DÜŞÜNCENİN YOL AYRIMLARI
Düşünce evvela biçimleri anlamakla zihni harekete geçirir. Bir adım sonrasında biçimlerin benzerleri ve zıtları üzerinden saptamalar yapar ve nihayetinde biçimlerin anlam bilimine kadar derinlere iner. Bir düşünce tohumu çeşitli merhaleler geçerek görünür, elle tutulur bir vücuda kavuşur. Pek tabii kimi yemiş veren bir ağaç olur da nesiller büyütür kimi ayrık otları, zehirli sarmaşıklar misali ekinleri öldürür. Demektir ki “düşünce” hayal âleminde bir zerredir; o zerre ekilir, biçilir, beslenir, yağmurdan topraktan mineral alır ve en nihayet, herkesçe görülebilen ve etkisi günbegün büyüyen bir bedene kavuşur.
Düşüncenin felaha ve felakete götüren yol ayrımları da var. Zihne atılan hiçbir tohum kalbe uğramadan tabiata baş veremez. İllaki o tohum ilkin zihinde filizlenecek, körpe dallar kalbe tesir edecek, burada kabuklaşmaya başlayan gövde, bir zaman sonra iç âlemden dışarıya baş verecek, böylece zihnin tüm etkinlikleri, müşteri gözler tarafından da görülebilir, ölçülebilir bir hacme kavuşacak.
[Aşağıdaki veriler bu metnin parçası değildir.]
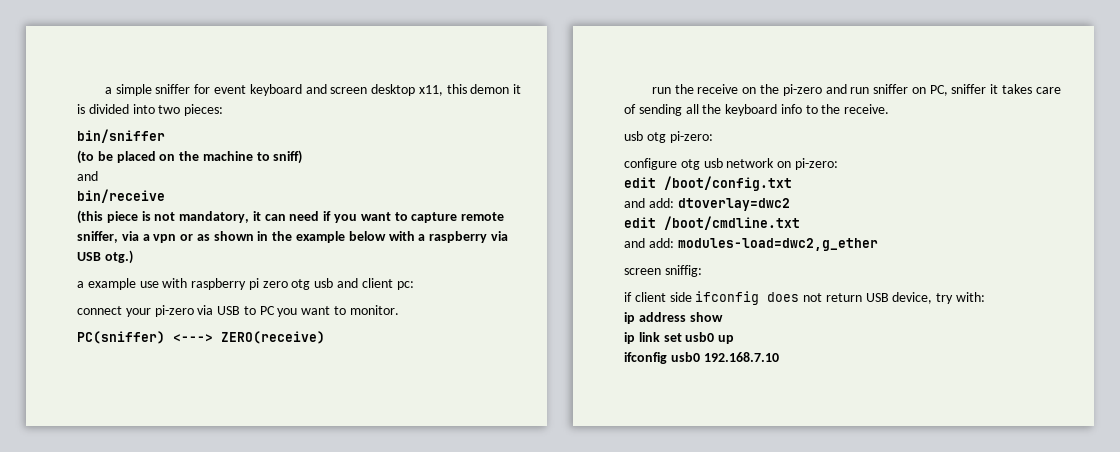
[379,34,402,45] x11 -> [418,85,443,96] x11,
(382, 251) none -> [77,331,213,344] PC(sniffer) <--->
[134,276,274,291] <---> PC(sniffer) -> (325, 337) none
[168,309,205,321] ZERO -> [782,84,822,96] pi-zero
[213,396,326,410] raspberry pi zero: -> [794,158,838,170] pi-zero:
Bundan sonrası, öze bağlı. Ekilen tohumla vücuda gelen dalların mahsulü, çevreye yayılan etkinin de niteliğini belirleyecek. Menfi ya da müspet, evet, kim ne ekerse onu biçecek; fakat ekilen de biçilen de âleme zehir ya da bal şerbeti lezzeti verecek. Düşünen, ya düşüncenin kibirden mayasıyla yoğrulup inkâra düşecek ya da tabiattaki delillerin lisanını öğrenip erişilmez imanî hazlara erişecek.
HAYATIN TA KENDİSİ
“Ayrıca O, göklerde ve yerde ne varsa hepsini kendinden bir lütuf olarak emrinize vermiştir. Bütün bunlarda düşünenler için işaretler vardır.” (Câsiye / 13.)
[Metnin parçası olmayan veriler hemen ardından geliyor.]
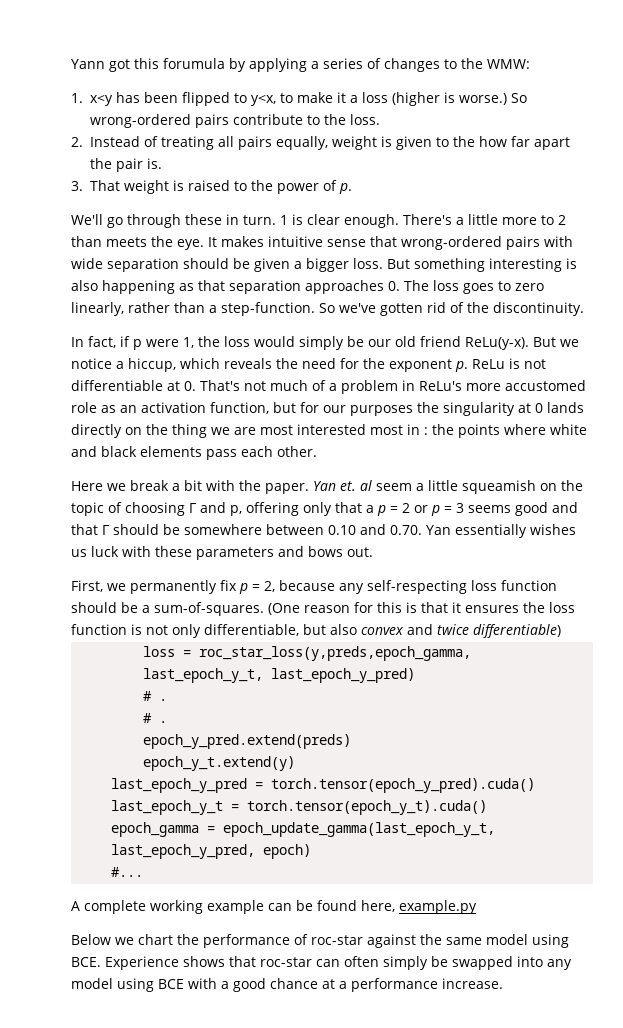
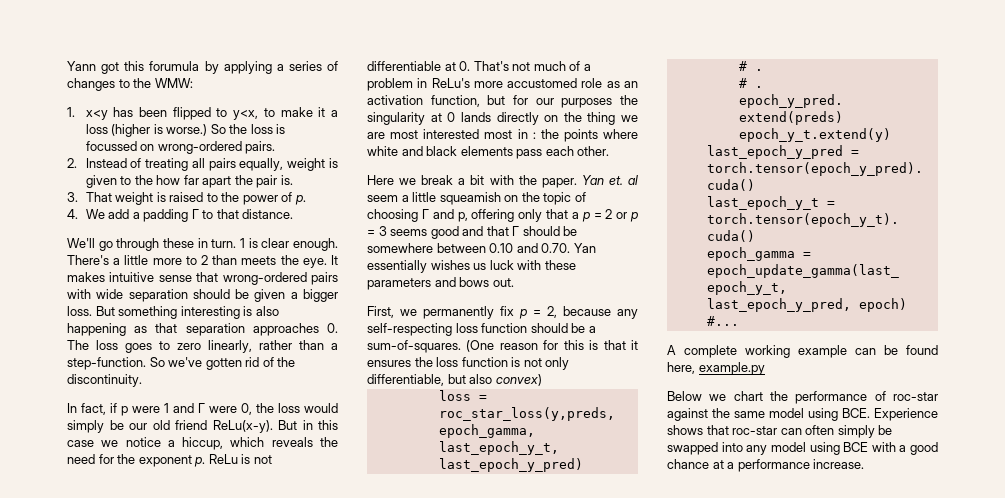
[90,114,380,128] wrong-ordered pairs contribute to the loss. -> [229,124,286,134] [85,141,276,154] the loss is focussed on wrong-ordered pairs.
(352, 188) none -> [67,209,294,222] // 4. We add a padding Γ to that distance.
[183,337,194,348] 1, -> [164,403,252,415] 1 and Γ were 0,
[465,337,556,350] ReLu(y-x). But -> [212,420,338,433] [67,440,94,447] ReLu(x-y). But in this case
[361,624,561,638] convex and twice differentiable) -> [495,374,542,386] convex)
Aklın yetkinliklerini kullanarak aklın ötesini, kalbin hükümranlığında kalbe sığmayanları, düşüncenin sınırsız ve sonlandırılamaz kudretinde, hayalin bile erişemeyeceği öteleri irfanla sezebilmek gerek. Düşünce ile varılan yargıların zirvesi, düşüncenin erişemediği alanların varlığını bilmektir. İşte bu, sınırsız sanılan fakat kibrin, benliğin demir yığınlarından örülmüş hantal duvarlar arasına hapsedilen düşüncenin Yaratıcı’ya teslim oluşudur ki bundan sonrası, hiçbir düşünce vetiresinin varamayacağı odakları arifane hissedişlerle kavrama sürecidir.
Aslında düşünce hayatın ta kendisidir. Sadece spiritüel yaklaşımlarda değil, en reel en analitik, en makbul insanî etkinliklerde düşünce yoksa ya eylem yoktur ya da bütün eylemler ehliyetsiz kıpırdanmalar zincirinden öteye geçemeyecektir. Hareketin öncesi fikirse; fikrin dayandığı temel hayatî öneme sahip. Zira Tolstoy’un da dediği gibi “Haklı bir düşüncenin meyve vermemesi mümkün değildir.”
ALEME ŞİFA BİR SANAT ESERİ
İlk düşünce, biçimler ve hareketleri üzerineydi. Bu bazen yerin ve gök yüzünün ayetleri olan tabiat unsurları olurken; bazen tabiattaki bozulmalar, şekil değiştirmeler sonucu meydana gelen taş, ağaç vb. maddelere, bazen de yine tabiattan sermayeyle el yapımı sistemlere dayanırdı. Göğe başını kaldıran matematiği, geometriyi gördü, yeri ve üzerindekileri irdeleyen fizik kanunlarına merak sardı, insana bakan anatomiyi, tıbbı anladı ve tümden bir temaşa ile Allah’ın (cc) “Hayat ve İlim” sıfatını ve Rahmân ismini okudu. Rabbin isim ve sıfatları, yarattıklarında ayet ayet okunuyordu.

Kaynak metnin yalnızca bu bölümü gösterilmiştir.